Brain, Vol. 124, No. 8, 1492-1508,
August 2001
© 2001 Oxford University Press
Attentional control in Alzheimer's disease
1 Departments of Experimental Psychology and 2 Care of the Elderly, University of Bristol, UK
Correspondence to:
Alan Baddeley, Department of Experimental Psychology, University of Bristol, 8 Woodland Road, Bristol BS8 1TN, UK
Attentional control of executive function declines during the early stages of Alzheimer's disease.

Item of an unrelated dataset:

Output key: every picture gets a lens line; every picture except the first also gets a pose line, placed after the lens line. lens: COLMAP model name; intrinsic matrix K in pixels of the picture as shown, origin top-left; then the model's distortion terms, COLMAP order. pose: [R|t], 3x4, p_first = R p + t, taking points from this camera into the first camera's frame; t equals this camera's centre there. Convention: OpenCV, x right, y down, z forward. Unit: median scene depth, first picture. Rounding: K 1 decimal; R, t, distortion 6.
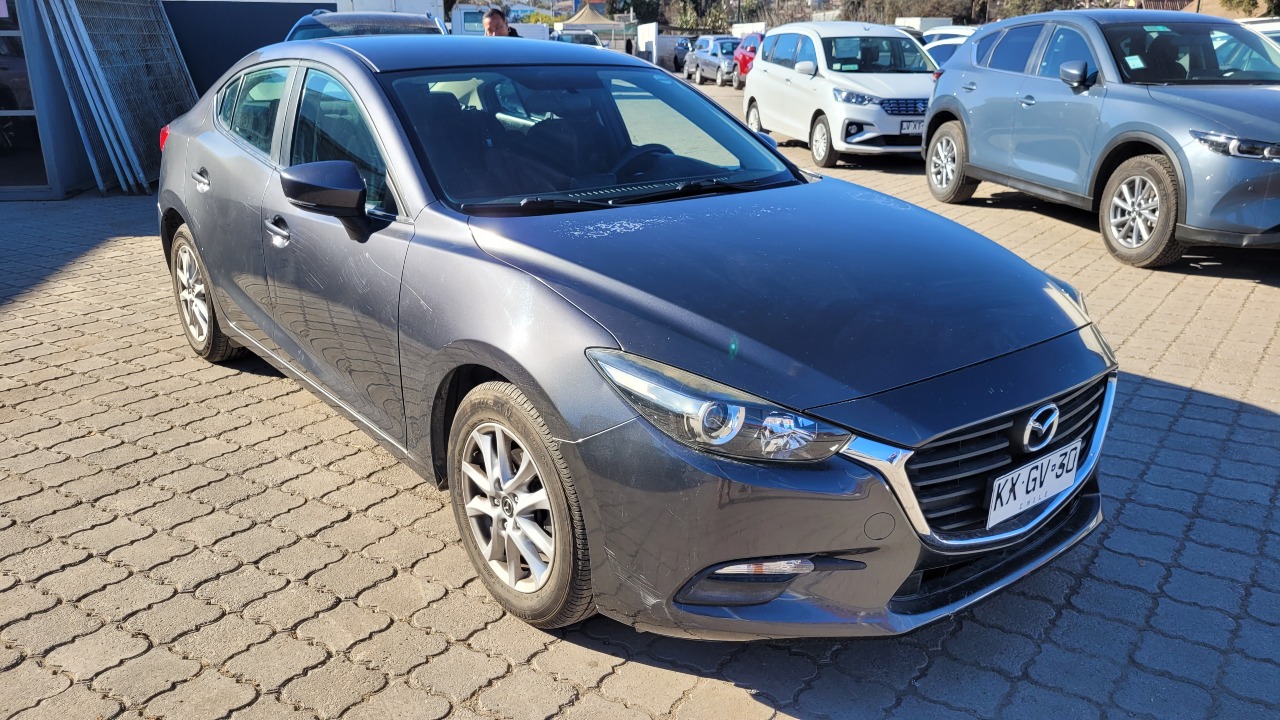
lens RADIAL K [[980.8, 0, 593.9], [0, 980.8, 358.0], [0, 0, 1]] dist [0.012221, 0.002095]
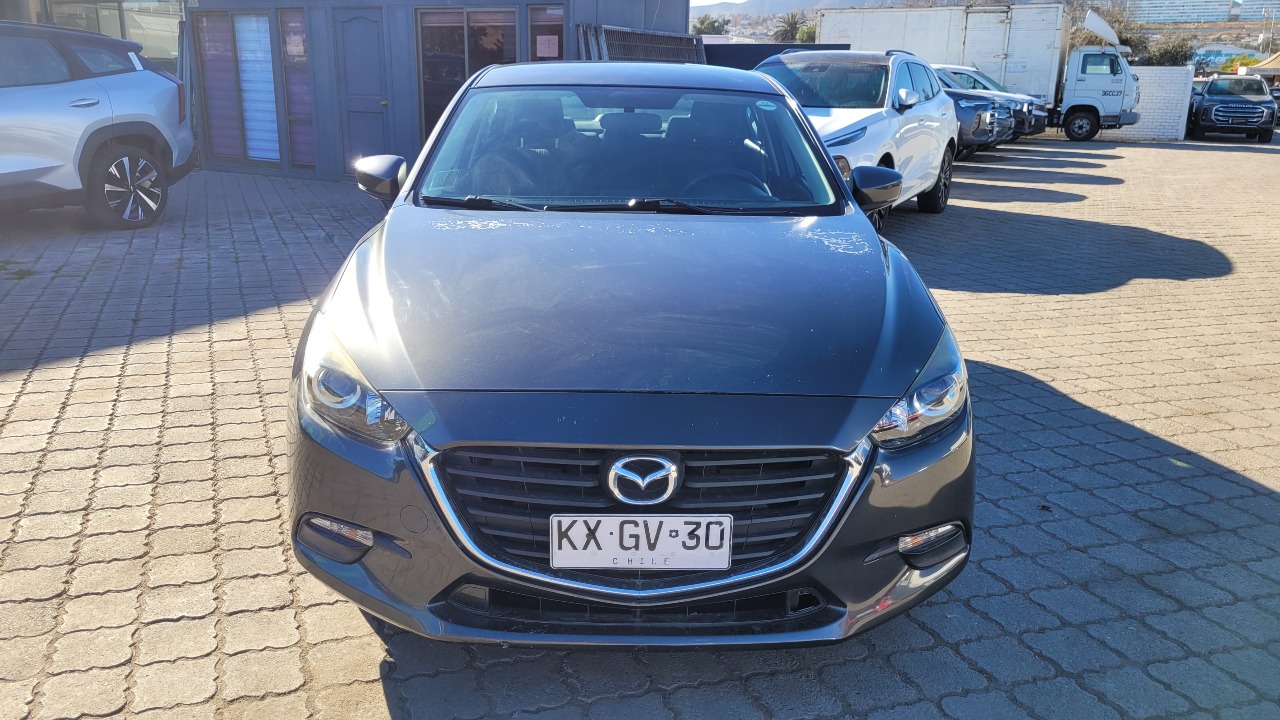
lens RADIAL K [[980.8, 0, 593.9], [0, 980.8, 358.0], [0, 0, 1]] dist [0.012221, 0.002095]
pose [[0.790517, 0.180398, -0.585269, 0.927000], [-0.205966, 0.978281, 0.023340, -0.046407], [0.576768, 0.102095, 0.810503, 0.261589]]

Controversy exists as to whether this decline results from a single global deficit or whether attentional control can be fractionated, with some aspects being more vulnerable than others. We investigated three proposed domains of attention, namely (i) focal attention, based on simple and choice reaction times; (ii) the capacity to resist distraction in a visual search task; and (iii) the capacity to divide attention between two simultaneous tasks. For each domain, two levels of difficulty were used to study Alzheimer's disease patients, who were compared with elderly and young control subjects. The unitary attentional hypothesis predicted that the impacts of level of difficulty, age and disease would be qualitatively similar across the three attentional domains. In fact we observed different patterns for each domain. We obtained no differential impairment for patients in the focal attentional task, whereas patients were somewhat more susceptible than control subjects to the similarity of the distractor items in visual search. Finally, we observed marked impairment in the capacity of Alzheimer's disease patients to combine performance on two simultaneous tasks, in contrast to preserved dual-task performance in the normal elderly group. These results suggest a need to fractionate executive processes, and reinforce earlier evidence for a specific dual-task processing deficit in Alzheimer's disease.